今回の「令和の米騒動」は、昨年の8月から始まった。
それまでの数年間、うるち米の小売価格は、5kg2500円前後で安定的に推移していた。しかし8月に入って、台風予測と南海トラフ地震警報情報が出されてたのを契機に、消費者は例年の4割増の米購入を行った。民間流通在庫は、2022年の218万トンから2024年は153万トンに低下していたので、米の品薄感が広がって小売価格が上昇を始めた。
8月には2900円に上昇し、9月には3300円、10月には3700円、11月には3900円と上昇を続け、12月には4000円を上回って、その後高止まりしたのである。
この価格高騰に対処するために、江藤農林水産大臣は今年の2月から政府備蓄米の放出を始めた。31万トンの政府備蓄米を公開入札制で売却したのだが、米の小売価格は上昇をつづけた。
4月に入って江藤大臣の「私は米を買ったことがない」発言が問題視され、江藤大臣は事実上更迭され、小泉氏が新農林水産大臣に就任した。

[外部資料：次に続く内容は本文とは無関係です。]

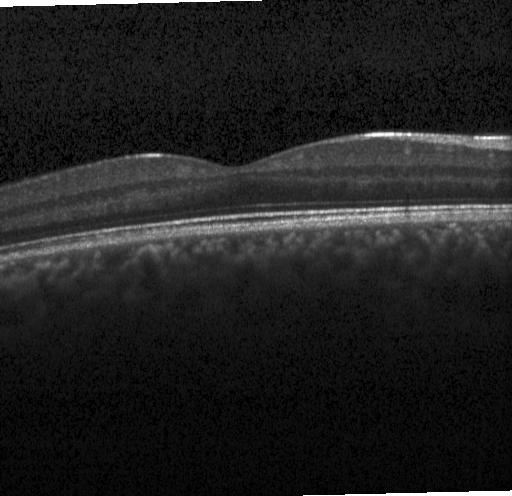

OCT line scan. Assessment: no CNV, DME, or drusen.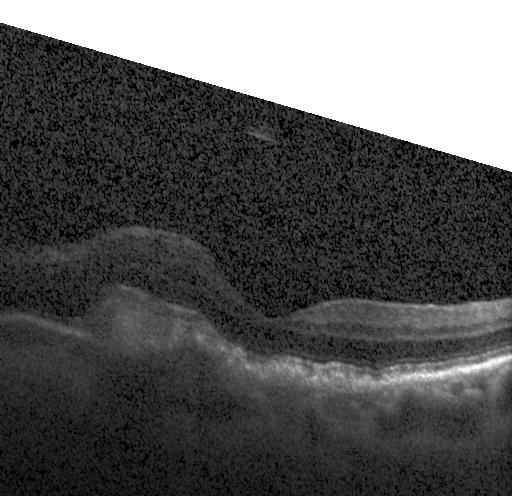 Assessment: CNV.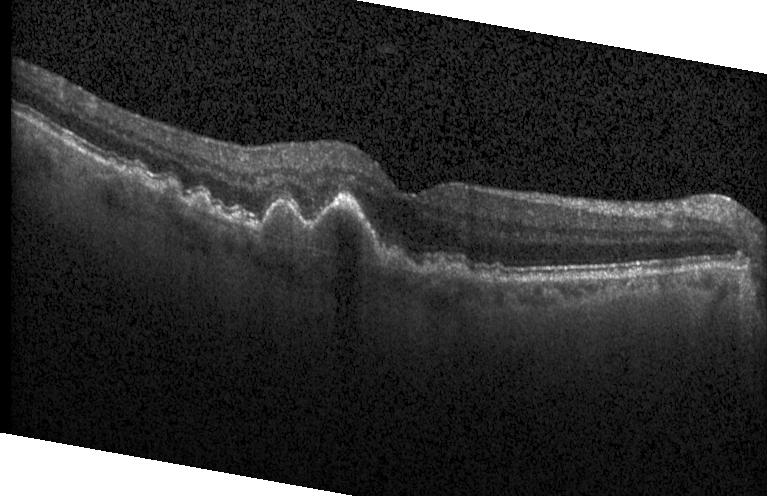

Retinal OCT B-scan
Impression: CNV.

小泉大臣は、政府米備蓄の公開入札制をやめて随意契約制に切り替えて、30万トンの放出を行った。この変更により、店頭には5kg2000円の備蓄米が出るようになり、銘柄米の小売価格もようやく下落を始め、4000円を下回るようになってきた。
以上が、今回の「令和の米騒動」の経緯である。我々はこの「令和の米騒動」から何を学ぶべきなのか、少し考えてみたい。
この30年間ぐらいで米価格高騰が起こった事例が3回あった。
1993年の「平成の米騒動」と2003年の冷夏による米価高騰、今回の「令和の米騒動」である。1993年の米価高騰は冷害による米生産量の30%の減産により起こった。2003年の米価格高騰も冷夏による15%の減産により起こった。しかし今回の「令和の米騒動」は2024年の作柄指数101もとで起こっている。作柄指数は100が平年作を示すので、作柄は平年並みだったのである。

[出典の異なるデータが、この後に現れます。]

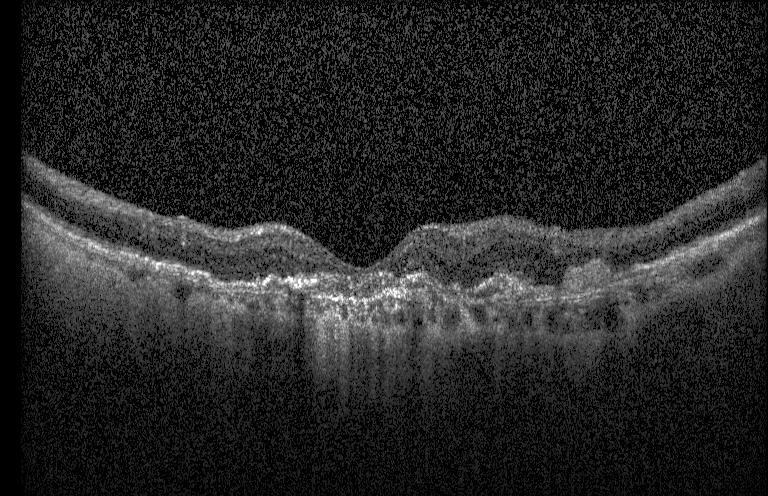 Horizontal scan through the fovea, Heidelberg Spectralis OCT system, OCT B-scan, spectral-domain OCT. Dx: choroidal neovascularization.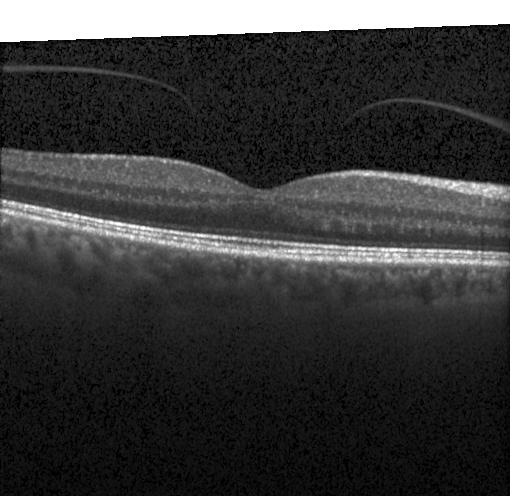
Macular OCT demonstrating no evidence of CNV, DME, or drusen.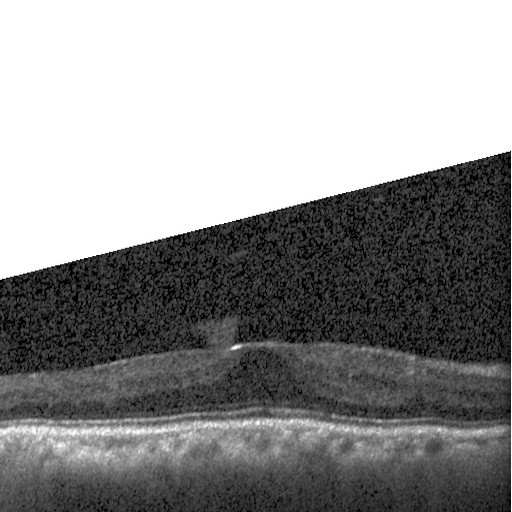

Retinal OCT cross-section
Impression: diabetic macular edema.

ではどうして米価格高騰が起こったのか、その主な理由は民間流通在庫量が少ない中で8月に台風予測と南海トラフ地震警報情報が発動され、消費者が米買付に走ったことによる。2024年に民間流通在庫が減少していた背景には、2023年が夏の高温と渇水のため減産と品質低下が起こったことがある。特に銘柄米での品質低下が著しく、品薄感が広がっていた。政府は民間流通在庫の低下にもっと注視し、2024年の米作付けをもっと増やすよう奨励すべきであった。
江藤農林水産大臣のもとで今年の2月から政府備蓄米31万トンの放出が行われたが、米価下落は起こらなかった。これは、31万トンの95%を公開入札でJAが買い取ったが、JAは小泉新大臣の就任時点までに買い取った政府備蓄米の5%しか卸売市場に流通させなかったためである。
JAが政府備蓄米を流通させなかった背景には、年間約700万トンと見込まれている米需要市場に政府備蓄米31万トンが追加流入されることによる米価格の下落を恐れたためであろう。米市場は、需要の価格弾力性が極めて小さい市場である。わずかな供給量の増減でも大きな価格変動が起こる市場である。
米の需要価格弾力性は-0.1よりも小さいと推察されるが、例え-0.1と仮定しても、10%の供給量の減少によって、100%の価格上昇が起こることを示している。実際に昨年8月から1月までに米価格は1.6倍上昇したが、同期間に米需要量は前年よりも逆に若干増加している。米の需要価格弾力性が極めて小さいことには、留意すべきである。
現在でも米流通の4割を占めているJAが備蓄米を抱え込んで米価下落を避けようとしたことには倫理的な問題が残るが、米生産者の立場からすると、これまで生産者米価が低く抑えられてきたという重大な問題もある。ウルグアイラウンドが始まる前年の1985年の生産者米価は5kg当たりで1530円であった。それが40年たった現在の生産者米価が1280円で、16%下落している。この40年間に多くの物材費は上昇したにもかかわらず、生産者米価だけは下落している。
この小稿を書くために米関連の資料を調べてみたが、どういうわけか生産者米価の長期的推移を示す図表を見つけることができなかった。農林水産省も何かを忖度しているかのように、このように大切な生産者米価の長期的推移を示す図表を公表していない。まるで生産者米価が40年間にわたって低く抑えられ続けた事実を隠ぺいしたいかのようである。
日本農業を本当に守りたいのなら、まずは米価の適正水準についての議論を本格化させるべきである。